• _What the task requires_: A faithful copy of the data is what is wanted, minus any pictures.

• _Extracted entries_:
****************
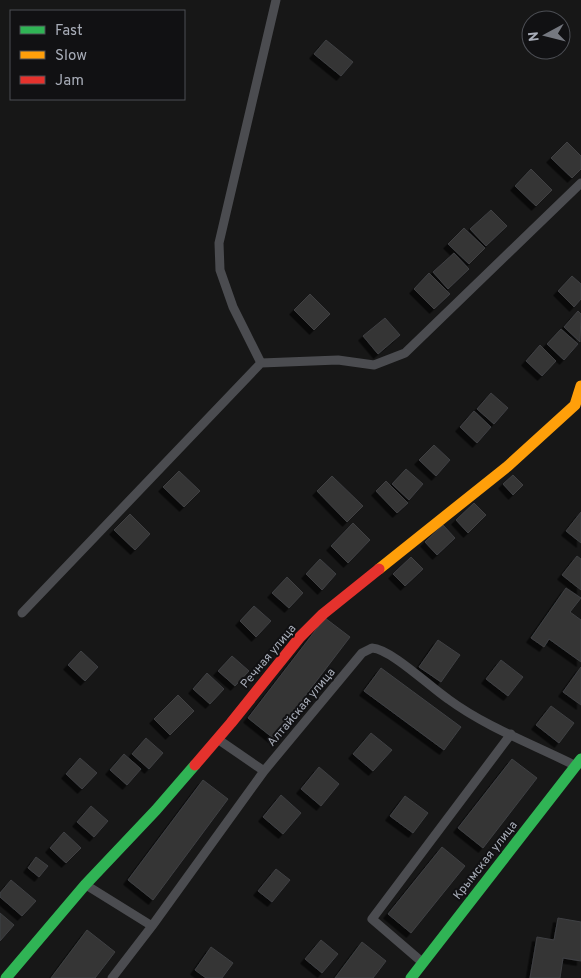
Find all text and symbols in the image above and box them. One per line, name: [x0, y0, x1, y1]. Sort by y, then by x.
legend: [10, 10, 185, 100]
north arrow: [521, 10, 571, 60]
text: Fast: [55, 22, 83, 41]
text: N: [526, 30, 544, 42]
text: Slow: [55, 47, 87, 66]
text: Jam: [55, 72, 84, 91]
street label: Речная улица: [237, 621, 300, 692]
street label: Алтайская улица: [264, 665, 339, 750]
street label: Крымская улица: [450, 818, 522, 903]

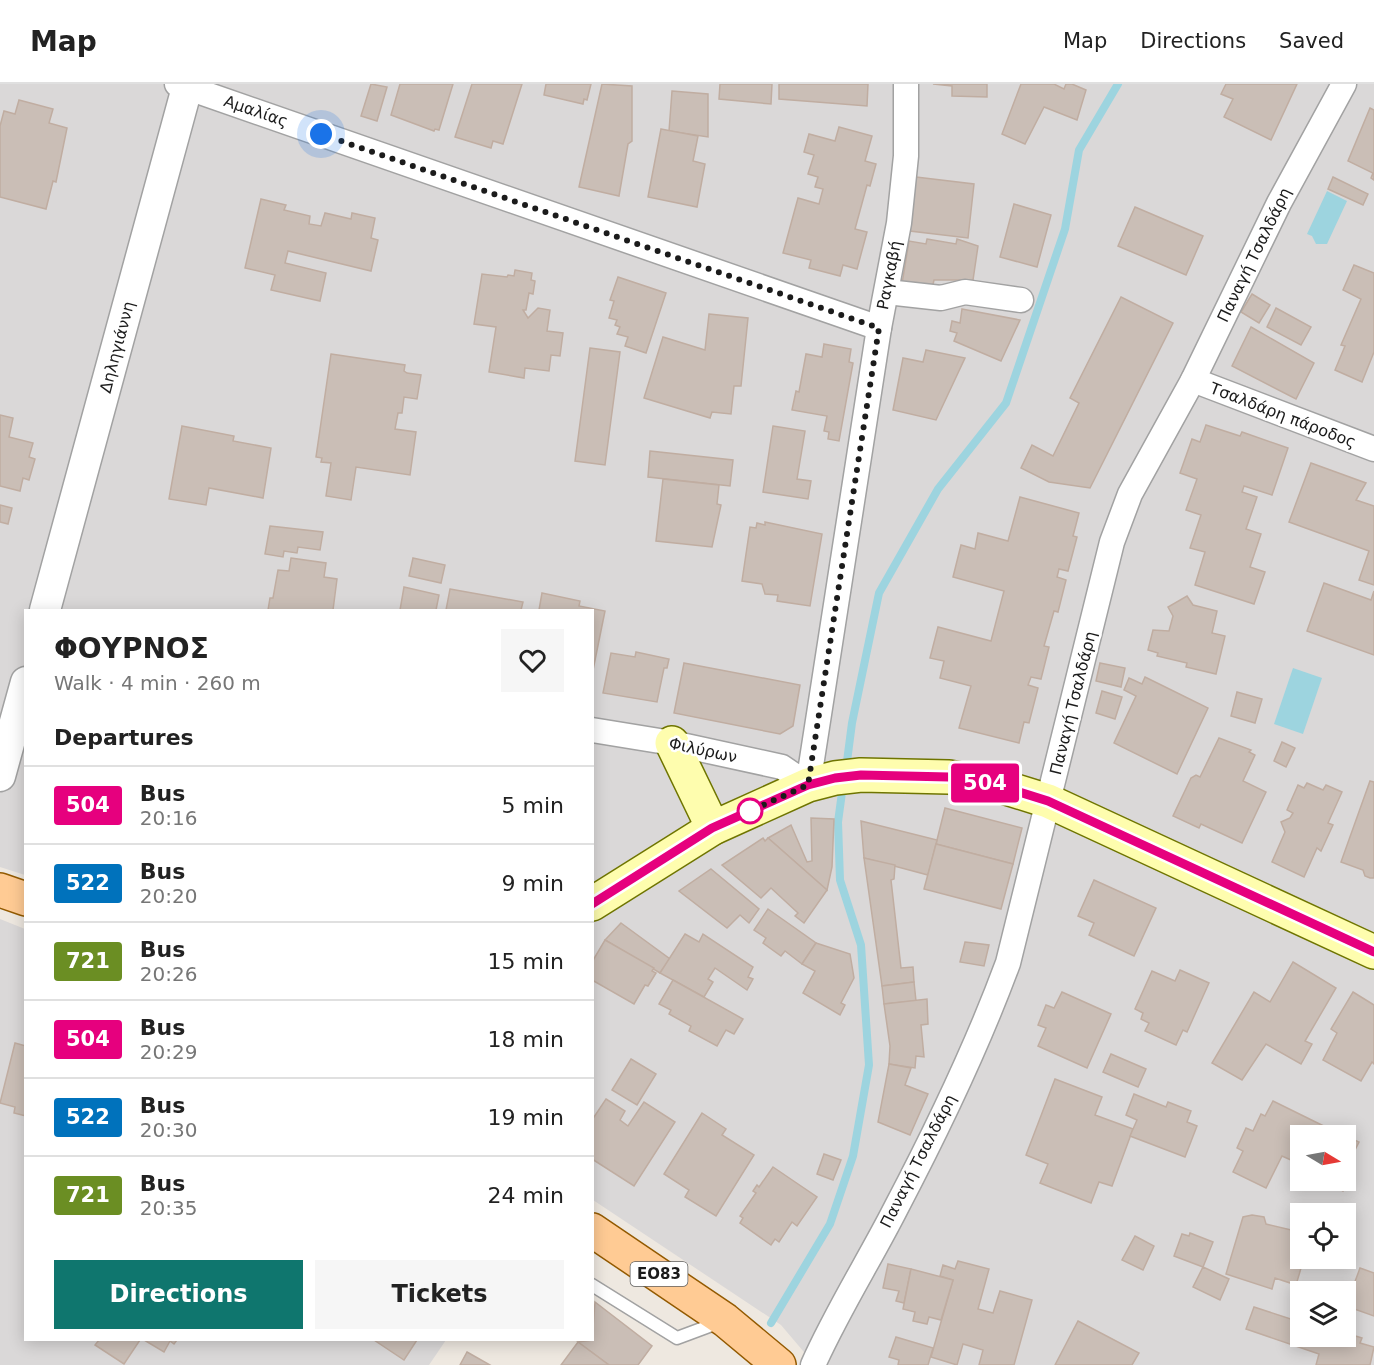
****************
• _Solution to this problem_:
Find all text and symbols in the image above and box them. One per line, name: [x0, y0, x1, y1]. Sort by y, then by x.
legend: [10, 10, 185, 100]
north arrow: [521, 10, 571, 60]
text: Fast: [55, 22, 83, 41]
text: N: [526, 30, 544, 42]
text: Slow: [55, 47, 87, 66]
text: Jam: [55, 72, 84, 91]
street label: Речная улица: [237, 621, 300, 692]
street label: Алтайская улица: [264, 665, 339, 750]
street label: Крымская улица: [450, 818, 522, 903]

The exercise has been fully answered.